_REQUIRED WORK_
Report each line of the data that contains the string "right".

+++

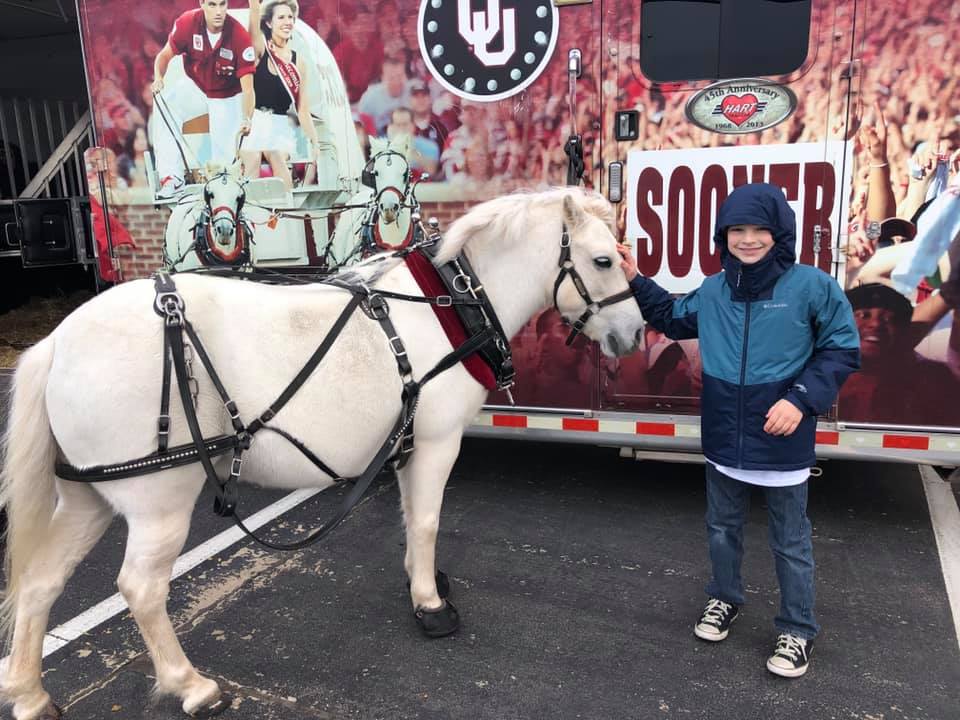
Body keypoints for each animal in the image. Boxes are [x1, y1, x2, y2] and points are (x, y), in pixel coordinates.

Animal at [1, 187, 644, 720]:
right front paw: (430, 604)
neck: (448, 306)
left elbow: (410, 520)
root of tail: (56, 342)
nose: (634, 335)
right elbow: (428, 520)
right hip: (159, 501)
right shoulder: (437, 443)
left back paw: (30, 694)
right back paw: (190, 685)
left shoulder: (405, 445)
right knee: (139, 588)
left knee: (40, 582)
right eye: (603, 260)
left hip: (86, 496)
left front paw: (420, 579)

+++

_SOLUTION TO THE EXERCISE_
right front paw: (430, 604)
right elbow: (428, 520)
right hip: (159, 501)
right shoulder: (437, 443)
right back paw: (190, 685)
right knee: (139, 588)
right eye: (603, 260)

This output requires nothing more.